Suburbicon wants you to think it’s another Coen Brothers classic. Written by the redoubtable pair, Grant Heslov, George Clooney and directed by the latter, it may look and feel like their golden era but lands far off the mark.
Opening with an idyllic 50’s-esque infomercial on the joys of the titular domicile, Suburbicon immediately suggests it will tackle race relations in modern America through the eyes of beleaguered neighbours, mere yards away from the film’s mainstays Julianne Moore and Matt Damon, the former here playing identical twins.

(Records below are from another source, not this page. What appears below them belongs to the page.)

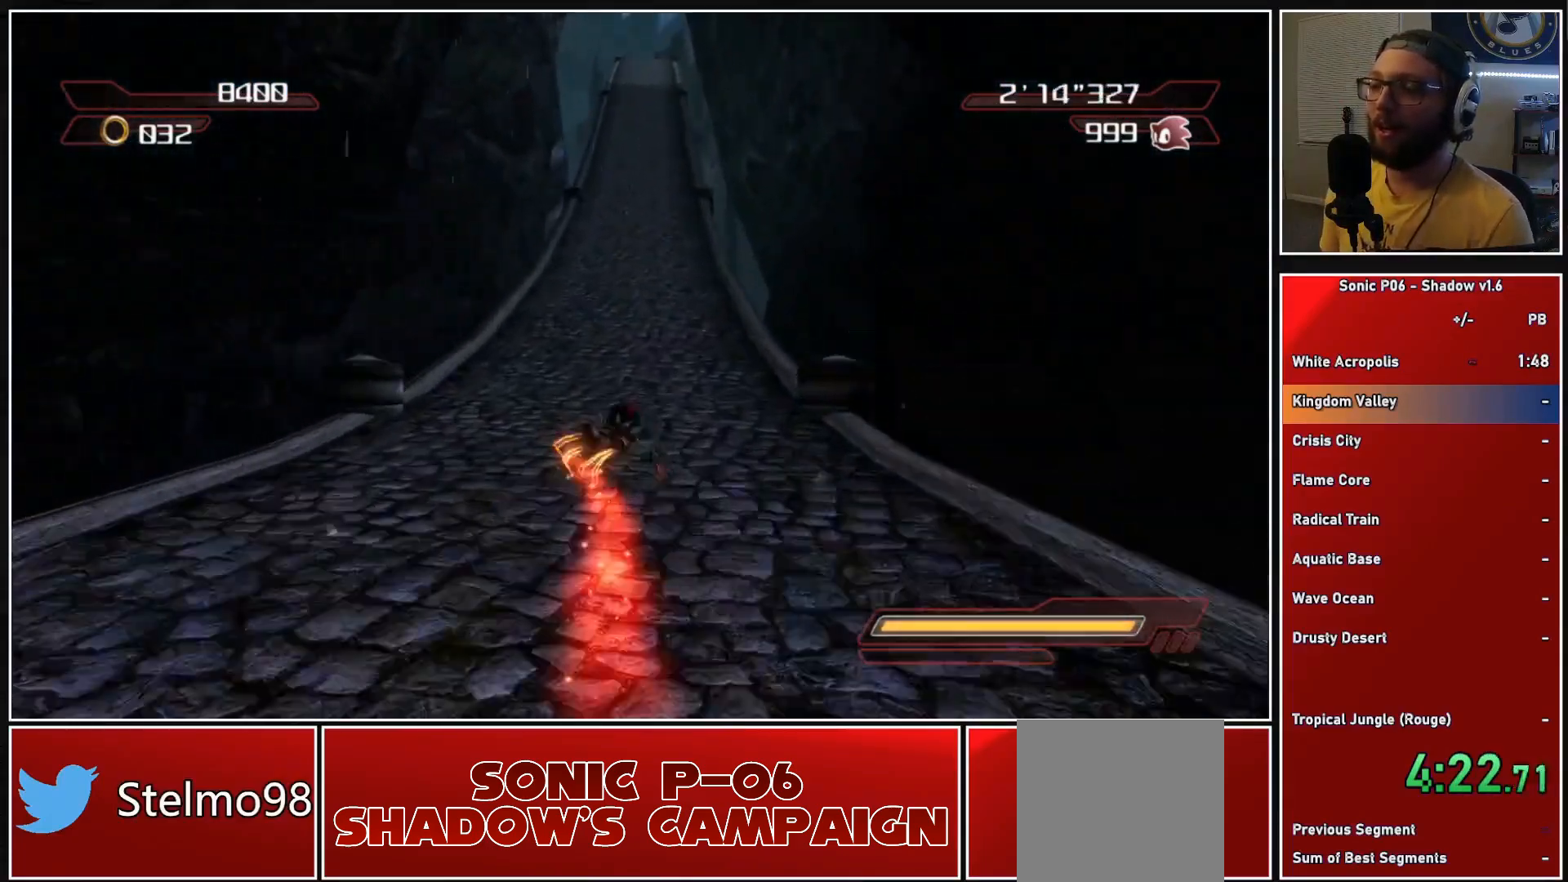
{"buttons": ["B"], "left_stick": "up", "right_stick": "center", "events": [[17, "B", "down"], [100, "B", "up"], [183, "B", "down"], [250, "B", "up"], [333, "B", "down"], [417, "B", "up"], [500, "B", "down"]]}
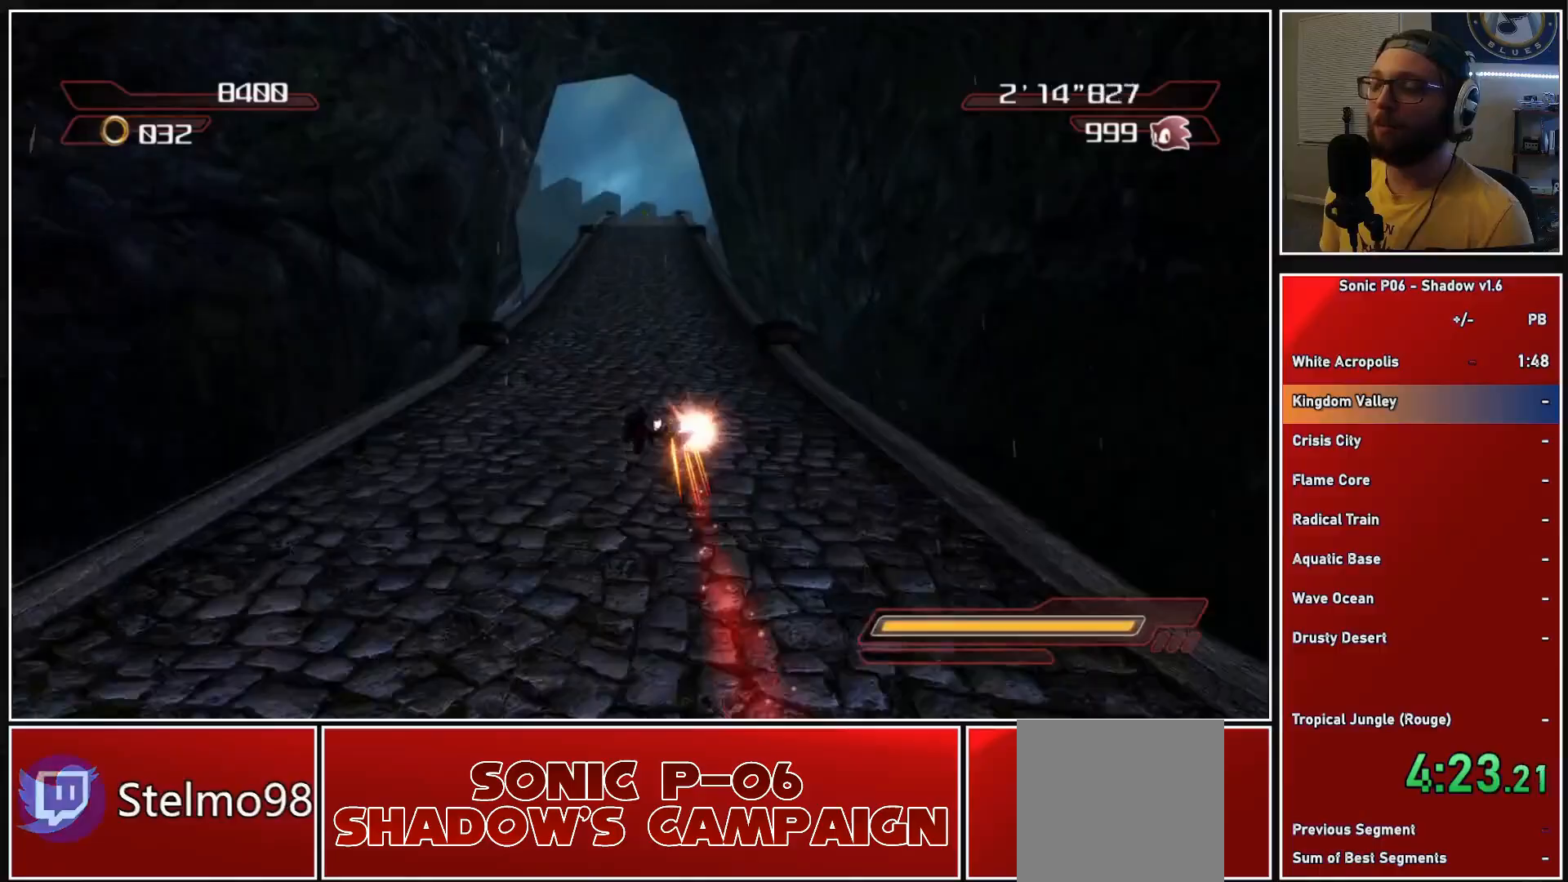
{"buttons": ["B"], "left_stick": "up", "right_stick": "center", "events": [[67, "B", "up"], [150, "B", "down"], [233, "B", "up"], [300, "B", "down"], [400, "B", "up"], [483, "B", "down"]]}
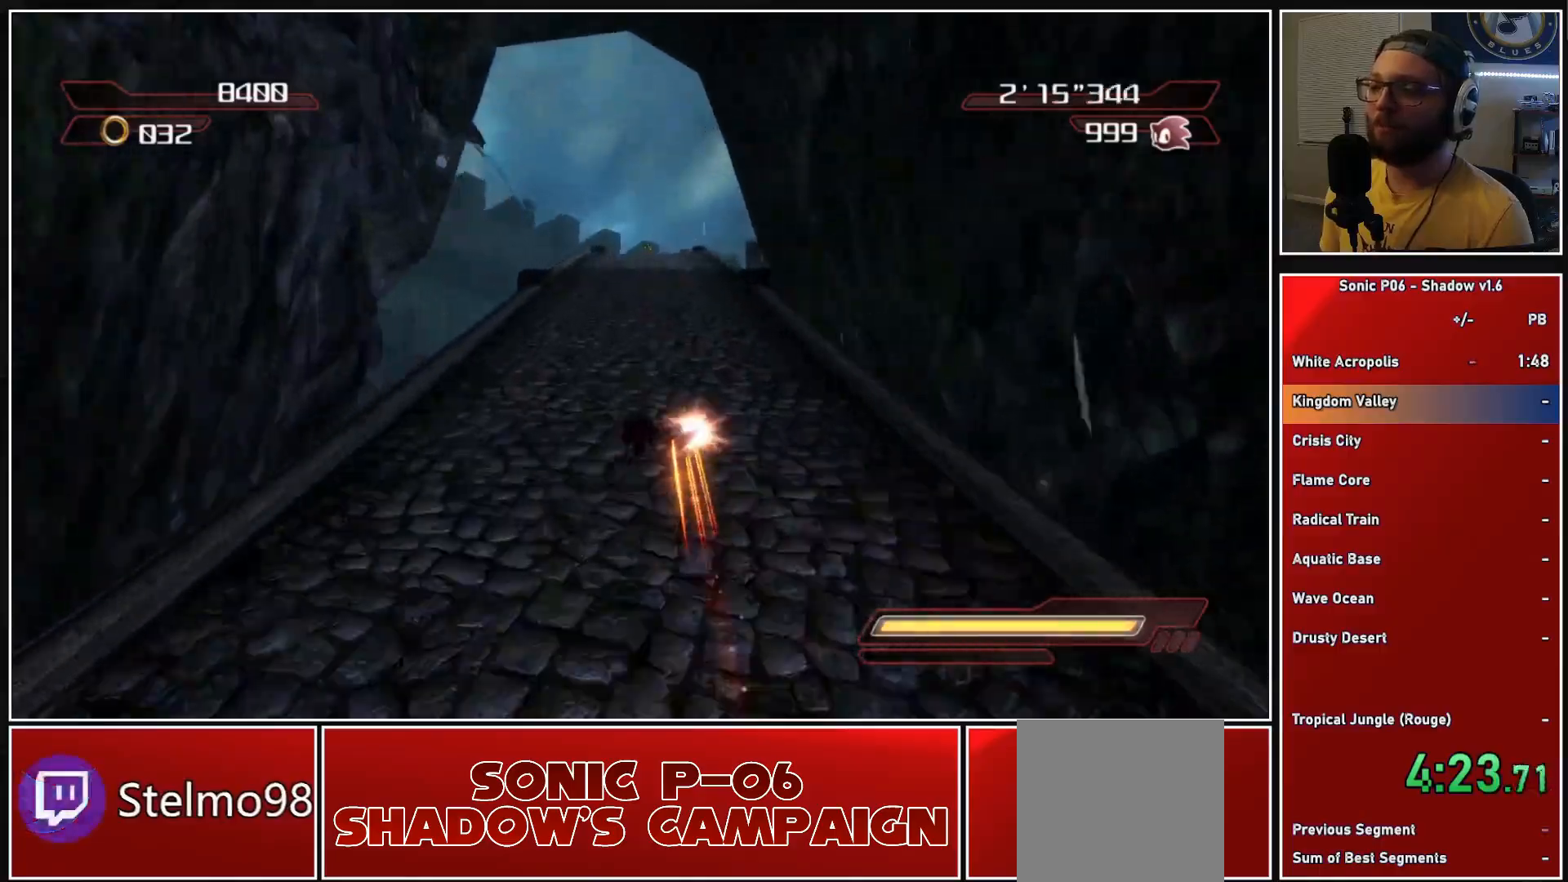
{"buttons": ["B"], "left_stick": "up", "right_stick": "center", "events": [[67, "B", "up"], [133, "B", "down"], [217, "B", "up"], [317, "B", "down"], [383, "B", "up"], [483, "B", "down"]]}
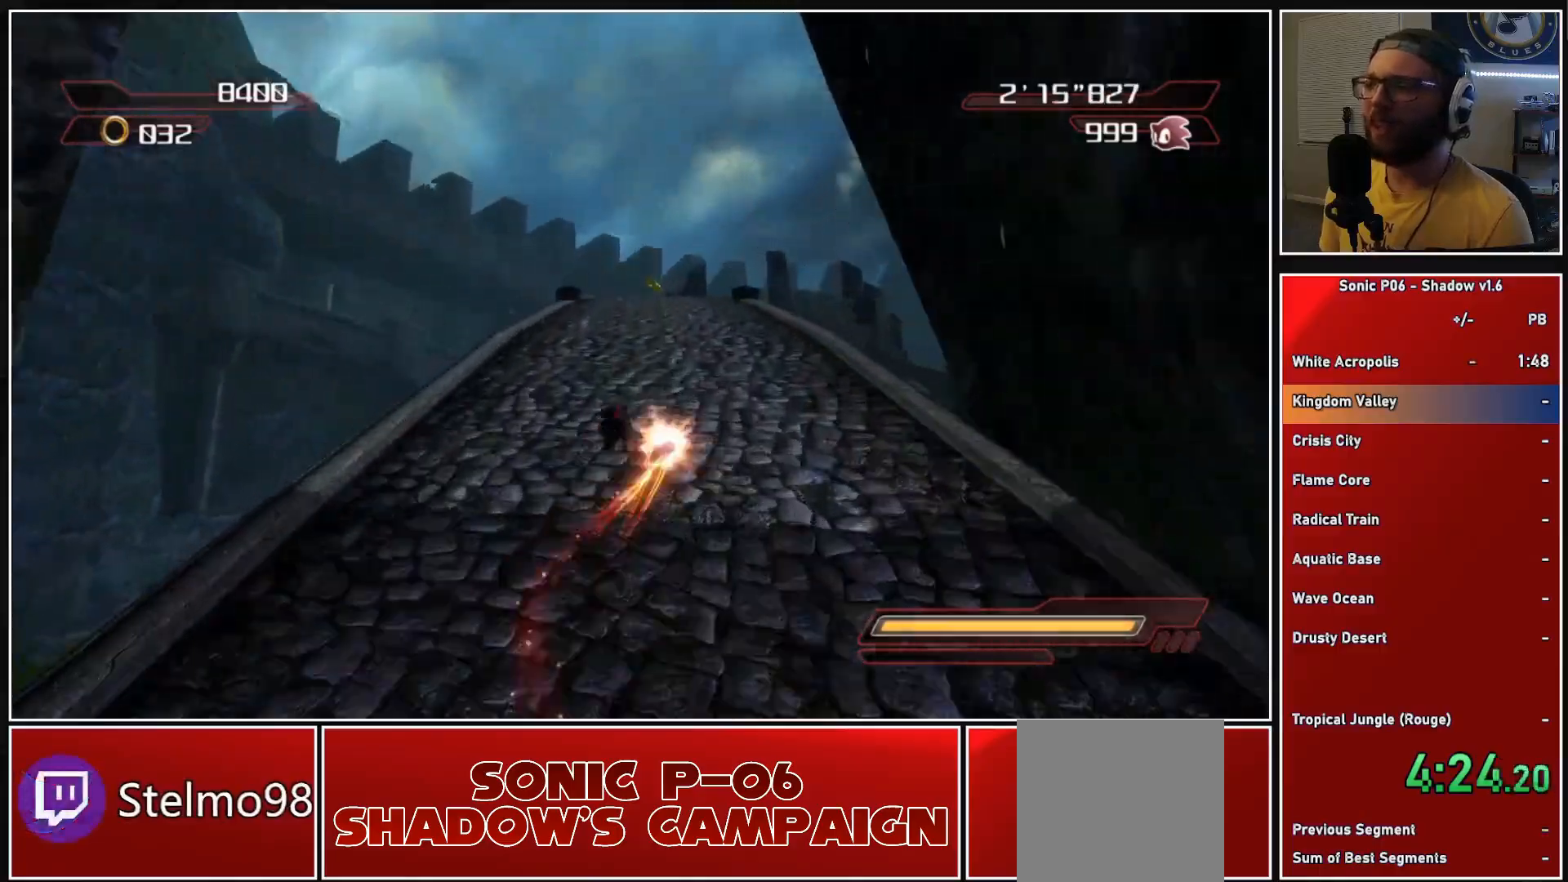
{"buttons": ["B"], "left_stick": "up", "right_stick": "center", "events": [[67, "B", "up"], [150, "B", "down"], [200, "B", "up"], [317, "B", "down"], [400, "B", "up"], [483, "B", "down"]]}
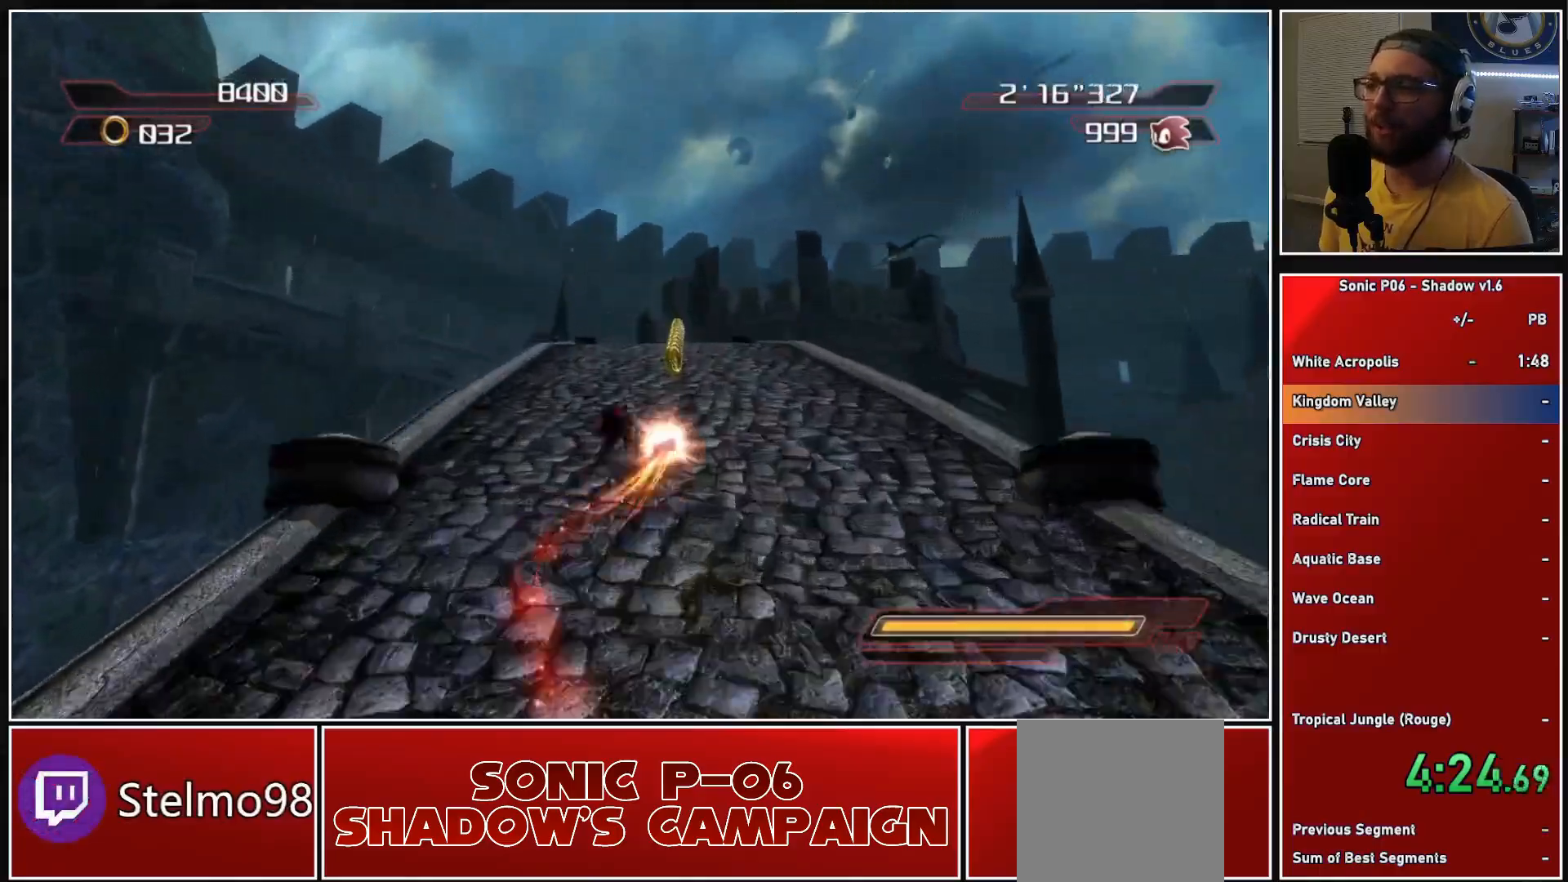
{"buttons": ["B"], "left_stick": "up", "right_stick": "center", "events": [[83, "B", "up"], [150, "B", "down"], [233, "B", "up"], [333, "B", "down"], [417, "B", "up"], [500, "B", "down"]]}
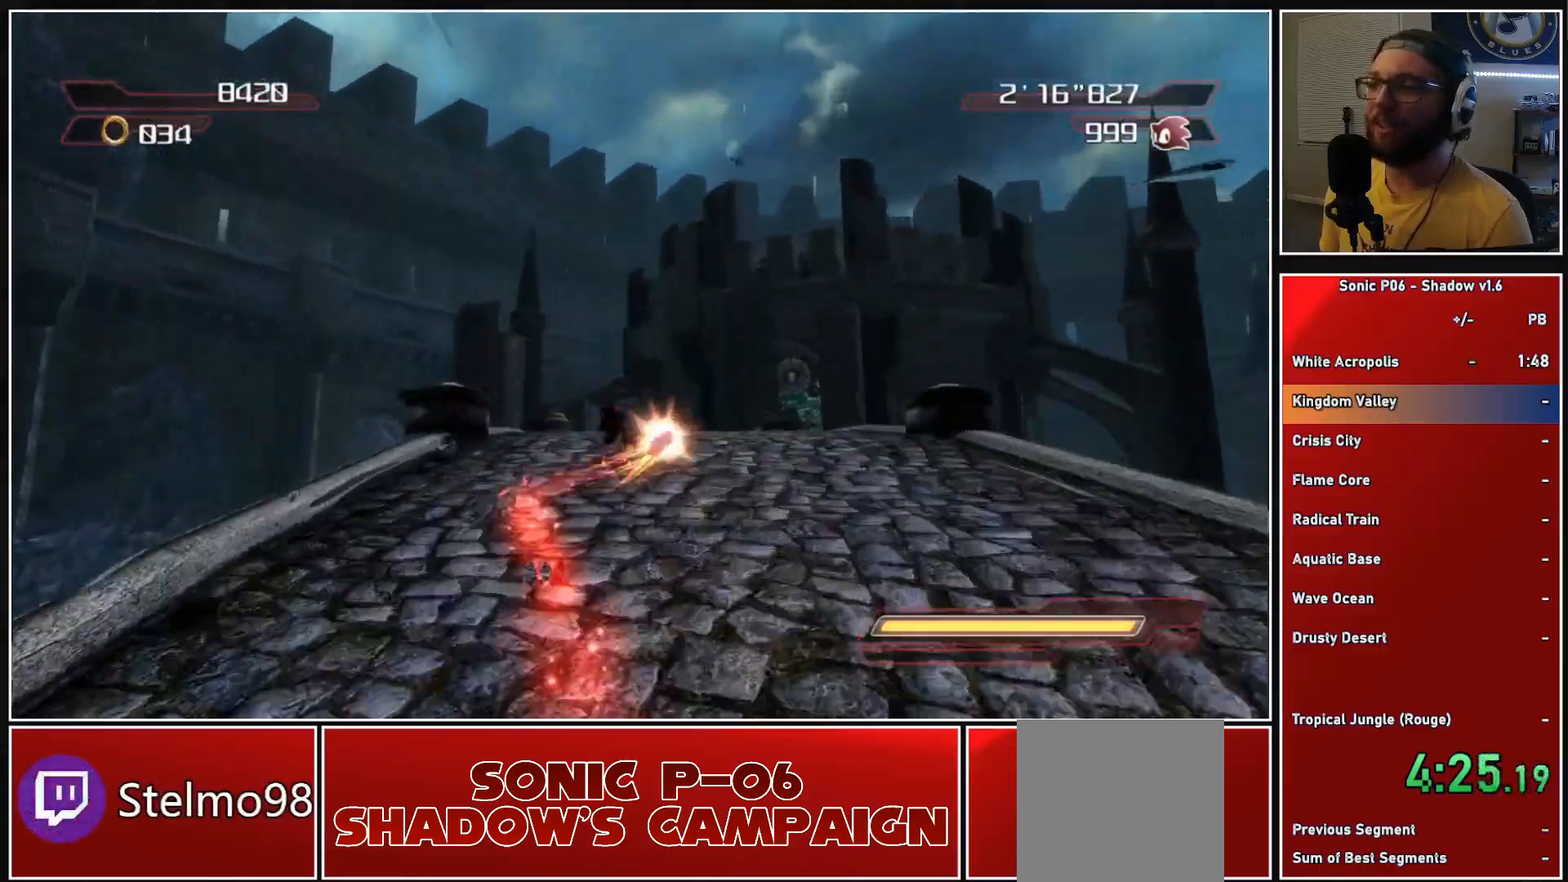
{"buttons": [], "left_stick": "up", "right_stick": "center", "events": [[83, "B", "up"], [167, "B", "down"], [250, "B", "up"], [317, "B", "down"], [450, "B", "up"]]}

It is not uncommon for the Coens to let a story unravel against a larger social backdrop or upheaval ala Clooney’s own O Brother, Where Art Thou?, the issue here being that this drama plays a passingly consequential role to the main action, a very different story altogether. Suggesting a thematic relationship between its dual strands even if the stories are of bare actual or practical relevance to each other, their events unfolding largely independently, the treatment of the initial tale as a general aside or with fleeting introspection does little justice to it’s implications or how it is apparently supposed to relate to the film’s central figures.
The main, fairly predictable story, sporting stronger shades of Fargo than any of the Coen’s latest fare, is entertaining if no way near as compelling as what is happening next door. While the foibles and darkly comic touches prevalent in the likes of A Serious Man are abundant in the trailers and promotional material, there isn’t nearly enough of the trademark shtick evident throughout to sustain any sense of momentum or endearment that better characterised the pair’s earlier works.
Oscar Isaac, by contrast, is an absolute delight for every moment he’s on screen, killing it in a regretfully short role that easily merits a standalone film. Coen Brothers fans, this author among them, would gladly queue up to watch it, absent the inclusions that rendered Suburbicon a comparably lacklustre effort.